• Task instructions
Could you work out how many lines in the material below hold the word "this"? Give only the number in reply.

• Input data
=== Begin Enclosure ===

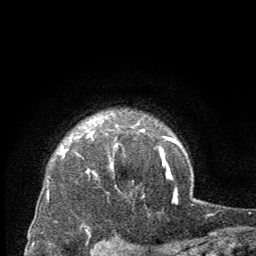
Breast MRI (dynamic contrast-enhanced), one axial slice; cropped to one breast; dynamic contrast-enhanced series, time point 2 of 8 at this slice position (early post-contrast); 2.5 mm slice thickness; 256 × 256 image matrix, field of view 150 × 150 mm. Female patient.
Annotated regions visible in this slice (semi-automatic segmentation, software-assisted and operator-edited):
- enhancing-tissue mask used for the functional tumour volume (all voxels passing the contrast-enhancement thresholds inside the analysis volume; usually the tumour): bounding box <110,145,117,167> (left, top, right, bottom; pixels)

=== End Enclosure ===

• Response to the task
2